EXTRACTED INFORMATION:

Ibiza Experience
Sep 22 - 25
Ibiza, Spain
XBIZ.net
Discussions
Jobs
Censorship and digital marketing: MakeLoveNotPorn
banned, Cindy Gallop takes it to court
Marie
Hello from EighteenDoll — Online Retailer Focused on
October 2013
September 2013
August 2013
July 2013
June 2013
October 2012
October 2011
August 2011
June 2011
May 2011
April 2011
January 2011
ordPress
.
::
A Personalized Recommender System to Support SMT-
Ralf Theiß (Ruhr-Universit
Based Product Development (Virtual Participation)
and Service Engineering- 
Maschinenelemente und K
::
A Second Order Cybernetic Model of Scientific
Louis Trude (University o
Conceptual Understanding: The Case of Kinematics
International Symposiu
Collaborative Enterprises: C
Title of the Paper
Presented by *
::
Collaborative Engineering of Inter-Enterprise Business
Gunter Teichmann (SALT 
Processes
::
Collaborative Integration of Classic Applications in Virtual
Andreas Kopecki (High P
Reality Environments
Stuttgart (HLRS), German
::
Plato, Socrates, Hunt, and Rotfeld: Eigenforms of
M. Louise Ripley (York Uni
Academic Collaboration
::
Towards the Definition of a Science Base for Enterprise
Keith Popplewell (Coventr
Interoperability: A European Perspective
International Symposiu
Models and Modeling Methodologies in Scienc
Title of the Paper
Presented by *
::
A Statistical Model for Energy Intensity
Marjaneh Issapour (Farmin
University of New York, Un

EXERCISE: Print the data in full. Match it exactly.

OUTPUT FOR THIS TASK:
Ibiza Experience
Sep 22 - 25
Ibiza, Spain
XBIZ.net
Discussions
Jobs
Censorship and digital marketing: MakeLoveNotPorn
banned, Cindy Gallop takes it to court
Marie
Hello from EighteenDoll — Online Retailer Focused on
October 2013
September 2013
August 2013
July 2013
June 2013
October 2012
October 2011
August 2011
June 2011
May 2011
April 2011
January 2011
ordPress
.
::
A Personalized Recommender System to Support SMT-
Ralf Theiß (Ruhr-Universit
Based Product Development (Virtual Participation)
and Service Engineering- 
Maschinenelemente und K
::
A Second Order Cybernetic Model of Scientific
Louis Trude (University o
Conceptual Understanding: The Case of Kinematics
International Symposiu
Collaborative Enterprises: C
Title of the Paper
Presented by *
::
Collaborative Engineering of Inter-Enterprise Business
Gunter Teichmann (SALT 
Processes
::
Collaborative Integration of Classic Applications in Virtual
Andreas Kopecki (High P
Reality Environments
Stuttgart (HLRS), German
::
Plato, Socrates, Hunt, and Rotfeld: Eigenforms of
M. Louise Ripley (York Uni
Academic Collaboration
::
Towards the Definition of a Science Base for Enterprise
Keith Popplewell (Coventr
Interoperability: A European Perspective
International Symposiu
Models and Modeling Methodologies in Scienc
Title of the Paper
Presented by *
::
A Statistical Model for Energy Intensity
Marjaneh Issapour (Farmin
University of New York, Un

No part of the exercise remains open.